[Work instruction]: Reproduce the listing word for word, starting at the line that contains "REDACCIÓN DIARIO CORREO" and continuing through the end of the listing, with both ends included. Leave the pictures out of your answer.

[Records supplied]:
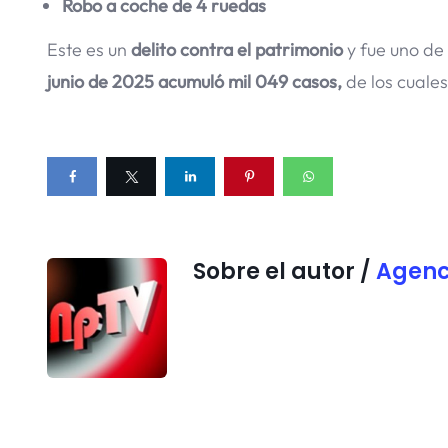
Robo a coche de 4 ruedas
Este es un
delito contra el patrimonio
y fue uno de
junio de 2025 acumuló mil 049 casos,
de los cuale
Sobre el autor /
Agenc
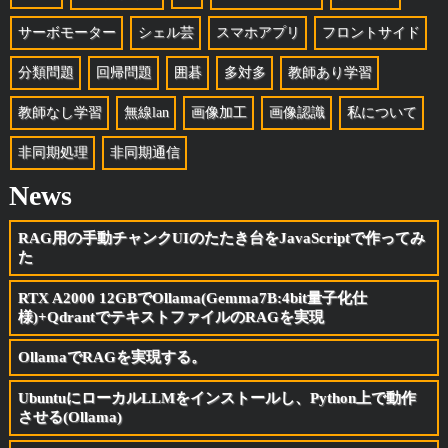
サーボモーター
シェル芸
スマホアプリ
フロントサイド
分類問題
回帰問題
囲碁
多対多
教師あり学習
教師なし学習
無線lan
画像加工
画像認識
私について
非同期処理
非同期通信
News
RAG用の手動チャンクUIのたたき台をJavaScriptで作ってみ
た
RTX A2000 12GBでOllama(Gemma7B:4bit量子化仕
様)+QdrantでテキストファイルのRAGを実現
OllamaでRAGを実現する。
UbuntuにローカルLLMをインストールし、Python上で動作
させる(Ollama)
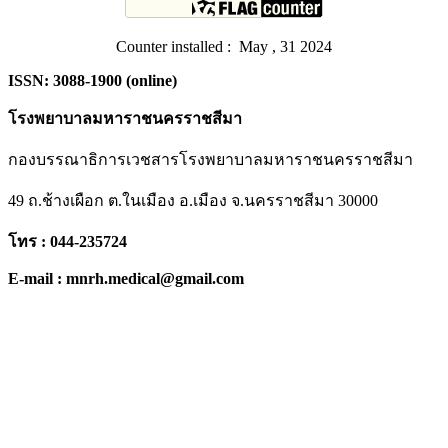
Counter installed : May , 31 2024
ISSN: 3088-1900 (online)
โรงพยาบาลมหาราชนครราชสีมา
กองบรรณาธิการเวชสารโรงพยาบาลมหาราชนครราชสีมา
49 ถ.ช้างเผือก ต.ในเมือง อ.เมือง จ.นครราชสีมา 30000
โทร : 044-235724
E-mail : mnrh.medical@gmail.com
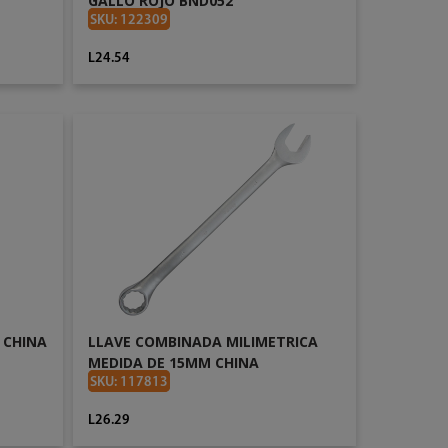
GALLO ROJO BND052
SKU: 122309
L24.54
AÑADIR AL CARRITO
 CHINA
LLAVE COMBINADA MILIMETRICA
MEDIDA DE 15MM CHINA
SKU: 117813
L26.29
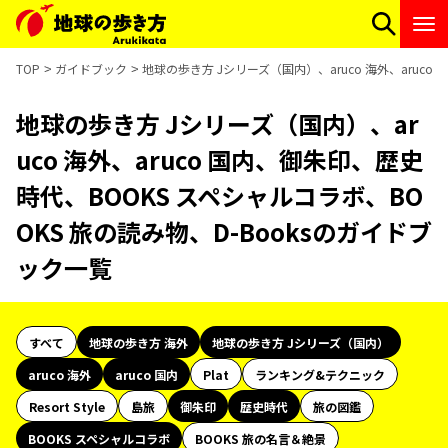
TOP
ガイドブック
地球の歩き方 Jシリーズ（国内）、aruco 海外、aruco
地球の歩き方 Jシリーズ（国内）、ar
uco 海外、aruco 国内、御朱印、歴史
時代、BOOKS スペシャルコラボ、BO
OKS 旅の読み物、D-Booksのガイドブ
ック一覧
すべて
地球の歩き方 海外
地球の歩き方 Jシリーズ（国内）
aruco 海外
aruco 国内
Plat
ランキング&テクニック
Resort Style
島旅
御朱印
歴史時代
旅の図鑑
BOOKS スペシャルコラボ
BOOKS 旅の名言＆絶景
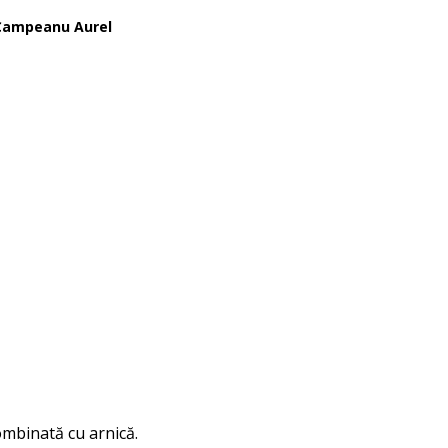
Campeanu Aurel
combinată cu arnică.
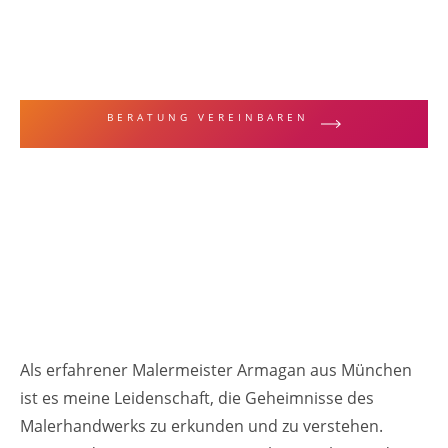
MALERFACHBEGRIFFE & TECHNIKEN
Abblättern
BERATUNG VEREINBAREN
ZUR LEISTUNGSÜBERSICHT
Als erfahrener Malermeister Armagan aus München
ist es meine Leidenschaft, die Geheimnisse des
Malerhandwerks zu erkunden und zu verstehen.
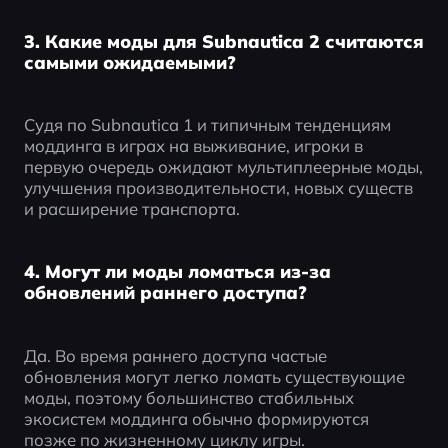
3. Какие моды для Subnautica 2 считаются
самыми ожидаемыми?
Судя по Subnautica 1 и типичным тенденциям 
моддинга в играх на выживание, игроки в 
первую очередь ожидают мультиплеерные моды, 
улучшения производительности, новых существ 
и расширение транспорта.
4. Могут ли моды ломаться из-за
обновлений раннего доступа?
Да. Во время раннего доступа частые 
обновления могут легко ломать существующие 
моды, поэтому большинство стабильных 
экосистем моддинга обычно формируются 
позже по жизненному циклу игры.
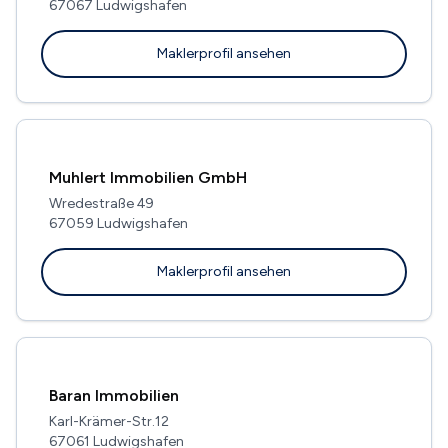
67067 Ludwigshafen
Maklerprofil ansehen
Muhlert Immobilien GmbH
Wredestraße 49
67059 Ludwigshafen
Maklerprofil ansehen
Baran Immobilien
Karl-Krämer-Str.12
67061 Ludwigshafen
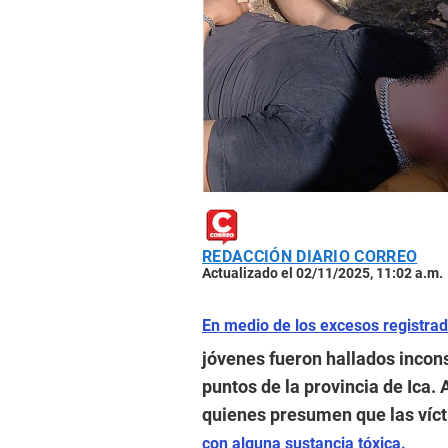
REDACCIÓN DIARIO CORREO
Actualizado el 02/11/2025, 11:02 a.m.
En medio de los excesos registra
jóvenes fueron hallados incons
puntos de la provincia de Ica
quienes presumen que las víc
con alguna sustancia tóxica.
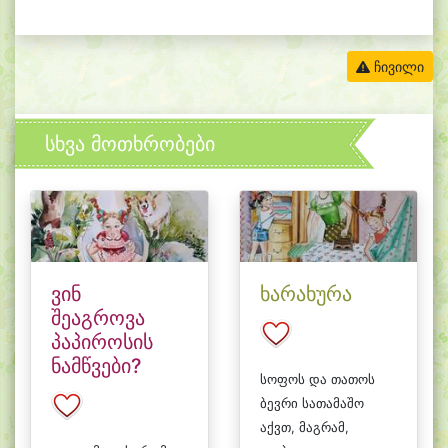
ჩივილი
სხვა მოთხრობები
ვინ
ხარახურა
შეაგროვა
პაპიროსის
ნამწვები?
სოფოს და თათოს
ბევრი სათამაშო
აქვთ, მაგრამ,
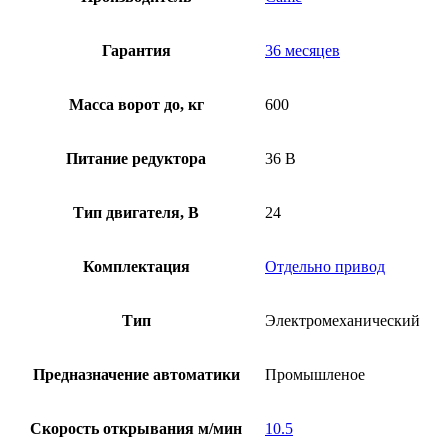
Гарантия
36 месяцев
Масса ворот до, кг
600
Питание редуктора
36 В
Тип двигателя, В
24
Комплектация
Отдельно привод
Тип
Электромеханический
Предназначение автоматики
Промышленое
Скорость открывания м/мин
10.5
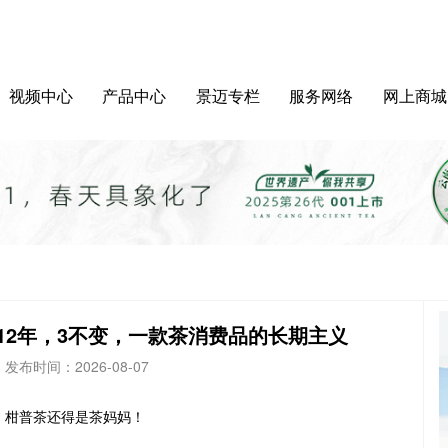
视频中心
产品中心
景迈专栏
服务网络
网上商城
12年，3不变，一款茶消费品的长期主义
发布时间：
2026-08-07
柑普茶还得是茶妈妈！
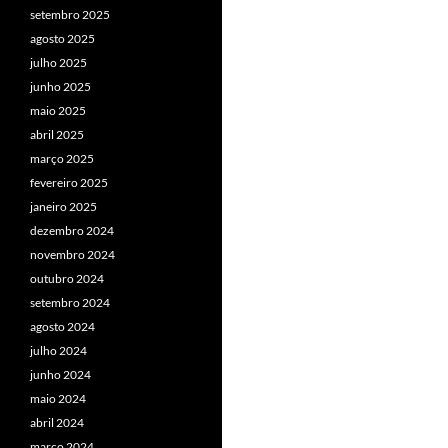
setembro 2025
agosto 2025
julho 2025
junho 2025
maio 2025
abril 2025
março 2025
fevereiro 2025
janeiro 2025
dezembro 2024
novembro 2024
outubro 2024
setembro 2024
agosto 2024
julho 2024
junho 2024
maio 2024
abril 2024
março 2024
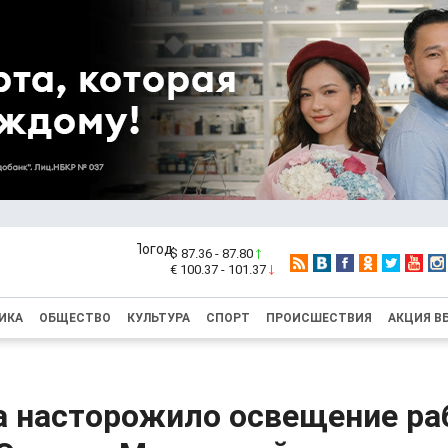
$ 87.36 - 87.80
€ 100.37 - 101.37
ИКА
ОБЩЕСТВО
КУЛЬТУРА
СПОРТ
ПРОИСШЕСТВИЯ
АКЦИЯ В
а насторожило освещение р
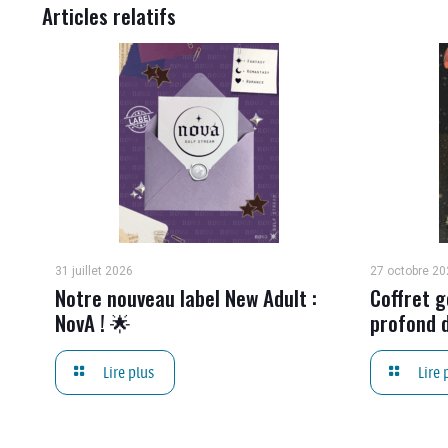
Articles relatifs
31 juillet 2026
27 octobre 20
Notre nouveau label New Adult :
Coffret g
NovA ! 🌟
profond d
Lire plus
Lire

[Output of the task]:
REDACCIÓN DIARIO CORREO
Actualizado el 02/11/2025, 11:02 a.m.
En medio de los excesos registra
jóvenes fueron hallados incons
puntos de la provincia de Ica
quienes presumen que las víc
con alguna sustancia tóxica.
ჩივილი
სხვა მოთხრობები
ვინ
ხარახურა
შეაგროვა
პაპიროსის
ნამწვები?
სოფოს და თათოს
ბევრი სათამაშო
აქვთ, მაგრამ,
Гарантия
36 месяцев
Масса ворот до, кг
600
Питание редуктора
36 В
Тип двигателя, В
24
Комплектация
Отдельно привод
Тип
Электромеханический
Предназначение автоматики
Промышленое
Скорость открывания м/мин
10.5
视频中心
产品中心
景迈专栏
服务网络
网上商城
12年，3不变，一款茶消费品的长期主义
发布时间：
2026-08-07
柑普茶还得是茶妈妈！
setembro 2025
agosto 2025
julho 2025
junho 2025
maio 2025
abril 2025
março 2025
fevereiro 2025
janeiro 2025
dezembro 2024
novembro 2024
outubro 2024
setembro 2024
agosto 2024
julho 2024
junho 2024
maio 2024
abril 2024
março 2024
$ 87.36 - 87.80
€ 100.37 - 101.37
ИКА
ОБЩЕСТВО
КУЛЬТУРА
СПОРТ
ПРОИСШЕСТВИЯ
АКЦИЯ В
а насторожило освещение р
Articles relatifs
31 juillet 2026
27 octobre 20
Notre nouveau label New Adult :
Coffret g
NovA ! 🌟
profond d
Lire plus
Lire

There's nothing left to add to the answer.